Vatican City: The Vatican newspaper today hit back at Italian parliamentary speaker Gianfranco Fini for accusing the Roman Catholic Church of failing to oppose Italy's 1938 anti-Jewish legislation.
Dismissing the former neo-fascist's remarks as "wretched political opportunism," the Osservatore Romano noted that they had "sparked surprise and great controversy".
"It is surprising and upsetting that one of the political heirs of fascism which was uniquely responsible for the infamy of the racial laws and from which (Fini) long ago admirably sought to distance himself now casts doubt on the Catholic Church," the paper said in an editorial.
Fini, in an address yesterday marking 70 years since the laws were promulgated, said: "Fascist ideology alone does not explain the infamy of the racial laws.

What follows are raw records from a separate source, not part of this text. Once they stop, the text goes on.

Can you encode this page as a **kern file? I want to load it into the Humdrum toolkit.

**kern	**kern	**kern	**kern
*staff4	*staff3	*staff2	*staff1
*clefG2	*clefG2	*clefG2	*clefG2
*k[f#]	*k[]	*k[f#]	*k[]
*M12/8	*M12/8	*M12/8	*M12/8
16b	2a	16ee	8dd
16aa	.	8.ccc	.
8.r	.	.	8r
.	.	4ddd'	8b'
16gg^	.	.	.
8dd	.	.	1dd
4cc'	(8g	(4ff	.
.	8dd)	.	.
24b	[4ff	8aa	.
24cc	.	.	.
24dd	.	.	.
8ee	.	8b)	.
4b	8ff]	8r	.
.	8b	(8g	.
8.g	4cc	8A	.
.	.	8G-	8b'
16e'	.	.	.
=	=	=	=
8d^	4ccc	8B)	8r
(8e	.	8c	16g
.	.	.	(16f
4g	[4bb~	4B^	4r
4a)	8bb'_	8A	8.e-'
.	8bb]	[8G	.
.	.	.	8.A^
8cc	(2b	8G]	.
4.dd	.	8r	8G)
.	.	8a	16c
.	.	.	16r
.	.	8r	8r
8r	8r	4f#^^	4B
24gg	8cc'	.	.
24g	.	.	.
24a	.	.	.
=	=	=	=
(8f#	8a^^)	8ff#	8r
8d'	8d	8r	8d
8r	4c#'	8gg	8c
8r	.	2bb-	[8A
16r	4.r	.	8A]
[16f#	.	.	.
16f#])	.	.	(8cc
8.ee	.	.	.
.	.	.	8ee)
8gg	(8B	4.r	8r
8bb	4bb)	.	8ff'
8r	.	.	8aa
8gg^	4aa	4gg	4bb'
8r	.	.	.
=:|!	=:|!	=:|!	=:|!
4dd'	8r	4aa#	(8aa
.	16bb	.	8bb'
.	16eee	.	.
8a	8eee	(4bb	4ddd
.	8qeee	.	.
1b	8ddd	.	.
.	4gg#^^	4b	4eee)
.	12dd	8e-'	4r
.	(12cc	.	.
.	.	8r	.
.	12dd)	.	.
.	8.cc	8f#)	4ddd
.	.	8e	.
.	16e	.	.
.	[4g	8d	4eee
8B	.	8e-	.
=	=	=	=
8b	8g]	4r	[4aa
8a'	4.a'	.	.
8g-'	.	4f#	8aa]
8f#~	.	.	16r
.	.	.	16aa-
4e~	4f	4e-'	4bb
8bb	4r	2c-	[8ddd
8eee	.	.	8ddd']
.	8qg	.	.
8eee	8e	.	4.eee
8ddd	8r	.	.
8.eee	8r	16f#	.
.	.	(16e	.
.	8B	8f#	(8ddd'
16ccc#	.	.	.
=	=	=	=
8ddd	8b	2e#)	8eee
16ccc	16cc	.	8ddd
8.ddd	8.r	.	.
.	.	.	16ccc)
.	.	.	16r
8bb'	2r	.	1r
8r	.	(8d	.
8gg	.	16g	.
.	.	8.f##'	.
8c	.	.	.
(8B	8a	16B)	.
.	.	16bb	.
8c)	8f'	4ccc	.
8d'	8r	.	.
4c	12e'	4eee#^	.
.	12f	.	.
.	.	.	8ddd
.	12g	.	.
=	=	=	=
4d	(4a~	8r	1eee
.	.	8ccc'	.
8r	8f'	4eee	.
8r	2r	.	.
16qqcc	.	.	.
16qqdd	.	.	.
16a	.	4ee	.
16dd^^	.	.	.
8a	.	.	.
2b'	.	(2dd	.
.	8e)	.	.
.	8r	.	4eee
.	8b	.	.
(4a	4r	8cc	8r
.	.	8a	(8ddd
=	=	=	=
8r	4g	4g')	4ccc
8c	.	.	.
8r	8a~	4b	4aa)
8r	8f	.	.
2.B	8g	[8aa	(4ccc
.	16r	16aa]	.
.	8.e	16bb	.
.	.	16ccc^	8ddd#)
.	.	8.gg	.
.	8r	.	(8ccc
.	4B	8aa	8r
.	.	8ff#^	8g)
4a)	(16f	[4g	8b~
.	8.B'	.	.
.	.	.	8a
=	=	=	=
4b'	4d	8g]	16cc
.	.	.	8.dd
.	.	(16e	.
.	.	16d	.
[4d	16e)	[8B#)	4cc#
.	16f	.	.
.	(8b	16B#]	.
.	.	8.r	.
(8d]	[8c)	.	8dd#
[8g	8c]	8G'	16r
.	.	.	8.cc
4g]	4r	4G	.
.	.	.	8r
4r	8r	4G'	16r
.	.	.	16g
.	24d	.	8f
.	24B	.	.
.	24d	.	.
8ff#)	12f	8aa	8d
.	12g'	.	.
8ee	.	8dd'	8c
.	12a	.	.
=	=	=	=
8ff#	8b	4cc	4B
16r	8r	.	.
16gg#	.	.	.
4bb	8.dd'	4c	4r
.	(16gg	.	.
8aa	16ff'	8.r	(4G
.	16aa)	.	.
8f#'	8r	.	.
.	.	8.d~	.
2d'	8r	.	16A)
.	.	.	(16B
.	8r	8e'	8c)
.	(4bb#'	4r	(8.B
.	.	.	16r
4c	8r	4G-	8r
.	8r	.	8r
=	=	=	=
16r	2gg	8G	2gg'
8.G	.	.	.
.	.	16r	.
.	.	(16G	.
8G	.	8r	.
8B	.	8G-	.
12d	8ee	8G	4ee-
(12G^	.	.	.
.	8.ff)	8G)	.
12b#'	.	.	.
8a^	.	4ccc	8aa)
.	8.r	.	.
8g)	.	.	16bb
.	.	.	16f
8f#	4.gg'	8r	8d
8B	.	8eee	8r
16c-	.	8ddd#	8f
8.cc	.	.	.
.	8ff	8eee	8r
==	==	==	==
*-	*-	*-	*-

"We must wonder why Italian society overall conformed with the laws against the Jews and why with rare exceptions there was no particular show of resistance... Not even, and it pains me to say it, from the Church," Fini said.
Radio Vatican immediately rejected Fini's remarks.

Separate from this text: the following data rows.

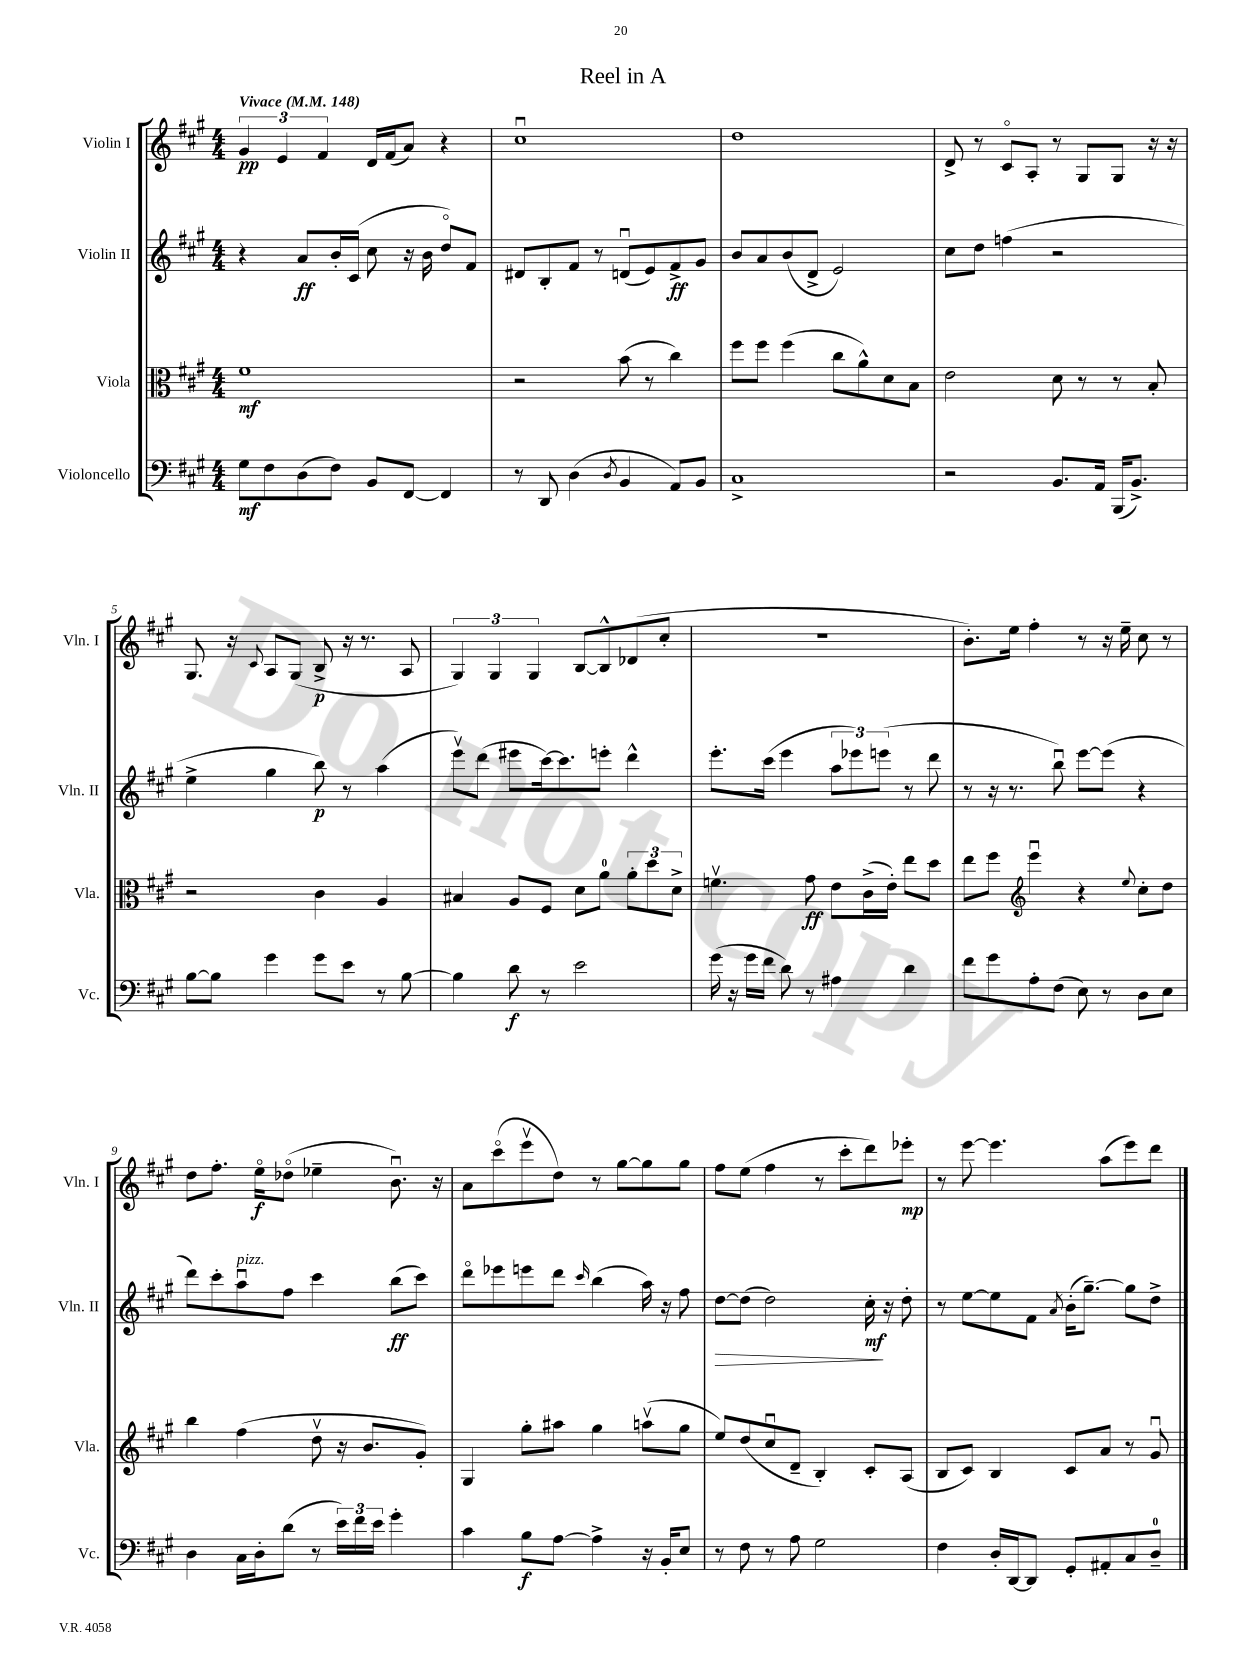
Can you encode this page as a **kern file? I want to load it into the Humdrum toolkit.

**kern	**kern	**kern	**kern
*staff4	*staff3	*staff2	*staff1
*clefF4	*clefC3	*clefG2	*clefG2
*k[f#c#g#]	*k[f#c#g#]	*k[f#c#g#]	*k[f#c#g#]
*M4/4	*M4/4	*M4/4	*M4/4
*MM148	*MM148	*MM148	*MM148
8G#\L	1f#	4r	6g#/
8F#\	.	.	.
.	.	.	6e/
(8D\	.	8a/L	.
.	.	.	6f#/
8F#\J)	.	16b'/L	.
.	.	(16c#/JJ	.
8BB/L	.	8cc#\	16d/LL
.	.	.	(16f#/J
[8FF#/J	.	16r	8a/J)
.	.	16b\	.
4FF#/]	.	8ddo/L)	4r
.	.	8f#/J	.
=	=	=	=
8r	2r	8d#/L	1cc#u
8DD/	.	8B'/	.
(4D\	.	8f#/J	.
.	.	8r	.
8qD/	.	.	.
4BB/	(8b\	(8du/L	.
.	8r	8e/)	.
8AA/L)	4cc#\)	8f#^/	.
8BB/J	.	8g#/J	.
=	=	=	=
1C#^	8ff#\L	8b/L	1dd
.	8ff#\J	8a/	.
.	(4ff#\	(8b/	.
.	.	8d^/J	.
.	8cc#\L	2e/)	.
.	8a^^\)	.	.
.	8d\	.	.
.	8B\J	.	.
=	=	=	=
2r	2e\	8cc#\L	8d^/
.	.	8dd\J	8r
.	.	(4ff\	8c#o/L
.	.	.	8A'/J
8.BB/L	8d\	2r	8r
.	8r	.	8G#/L
16AA/Jk	.	.	.
(16BBB/LK	8r	.	8G#/J
8.BB^/J)	.	.	.
.	8B'/	.	16r
.	.	.	16r
=	=	=	=
[8B\L	2r	4ee^\	8.G#/
8B\]J	.	.	.
.	.	.	16r
.	.	.	8qqc#/
4g#\	.	4gg#\	8A/L
.	.	.	(8G#/J
8g#\L	4c#\	8bb\)	8B^/
8e\J	.	8r	16r
.	.	.	8.r
8r	4A/	(4aa\	.
[8B\	.	.	8A/
=	=	=	=
4B\]	4B#/	8eeev\L)	6G#/)
.	.	(8ddd\J	.
.	.	.	6G#/
8d\	8A/L	8eee#\L	.
.	.	.	6G#/
8r	8F#/J	[16ccc#\k)	.
.	.	8.ccc#\]	.
2e\	8d\L	.	[8B/L
.	8a\J	8eee'\J	8B^^/]
.	12a'\L	4ddd^^\	(8d-/
.	12dd\	.	.
.	.	.	8cc#'/J
.	12d^\J	.	.
=	=	=	=
(16g#\	4.fv\	8.eee'\L	1r
16r	.	.	.
16g#\LL	.	.	.
16f#\JJ	.	(16ccc#\Jk	.
8d\)	.	4eee\	.
8r	8g#\	.	.
4A#\	8e\L	12aa\L	.
.	.	12eee-\)	.
.	(16c#^\L	.	.
.	.	(12eee\J	.
.	16e'\JJ)	.	.
4d\	8ee\L	8r	.
.	8dd\J	8ddd\	.
=	=	=	=
8f#\L	8ee\L	8r	8.b'\L)
8g#\	8ff#\J	16r	.
.	.	8.r	16ee\Jk
*	*clefG2	*	*
8A'\	4eeeu\	.	4ff#'\
(8F#\J	.	8bbu\)	.
8E\)	4r	[8eee\L	8r
8r	.	(8eee\]J	16r
.	.	.	16ee~\
.	8qqee/	.	.
8D\L	8cc#'\L	4r	8cc#\
8E\J	8dd\J	.	8r
=	=	=	=
4D\	4bb\	8ddd\L)	8dd\L
.	.	8ccc#'\	8.ff#'\J
16C#\LL	(4ff#\	8aau\	.
16D'\J	.	.	16eeo\LK
(8d\J	.	8ff#\J	(8dd-o\J
8r	8ddv\	4ccc#\	4ee-~\
24e\LL)	16r	.	.
24f#\	.	.	.
.	8.b/L	.	.
24e\JJ	.	.	.
4g#'\	.	(8bb\L	8.bu\)
.	8g#'/J)	8ccc#\J)	.
.	.	.	16r
=	=	=	=
4c#\	4G#/	8dddo\L	8a\L
.	.	8eee-\	(8ccc#o\
8B\L	8gg#'\L	8eee\	8eeev\
[8A\J	8aa#\J	8ddd\J	8dd\J)
.	.	16qqccc#/	.
4A^\]	4gg#\	(4bb\	8r
.	.	.	[8gg#\L
16r	(8aav\L	16aa\)	8gg#\]
16BB'/LK	.	16r	.
8E/J	8gg#\J	8ff#\	8gg#\J
=	=	=	=
8r	8ee/L)	[8dd\L	8ff#\L
8F#\	(8dd/	(8dd\]J	(8ee\J
8r	8cc#u/	2dd\)	4ff#\
8A\	8d~/J	.	.
2G#\	4B'/)	.	8r
.	.	.	8ccc#'\L
.	8c#'/L	16cc#'\	8ddd\)
.	.	16r	.
.	(8A/J	8dd'\	8eee-'\J
=	=	=	=
4F#\	8B/L	8r	8r
.	8c#/J)	[8ee\L	[8eee\
16D'/LL	4B/	8ee\]	4.eee\]
[16DD/J	.	.	.
8DD/]J	.	8f#\J	.
.	.	8qa/	.
8GG#'/L	8c#/L	(16b'\LK	.
.	.	[8.gg#~\J)	.
8AA#'/	8a/J	.	(8aa\L
8C#/	8r	8gg#\]L	8eee\)
8D~/J	8g#u/	8dd^\J	8ddd\J
==	==	==	==
*-	*-	*-	*-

Fini, 56,a former foreign minister, heads the right-wing National Alliance. He was the national secretary of the neo-fascist Italian Social Movement, formed by supporters of the late dictator Benito Mussolini in 1946,for several years between 1987 and its dissolution in 1995.
Fini, who in 1992 was still calling Mussolini "the greatest statesman of the 20th century", travelled in 1999 to the former Nazi death camp at Auschwitz, writing at the time that "no tragedy can be greater than the Holocaust".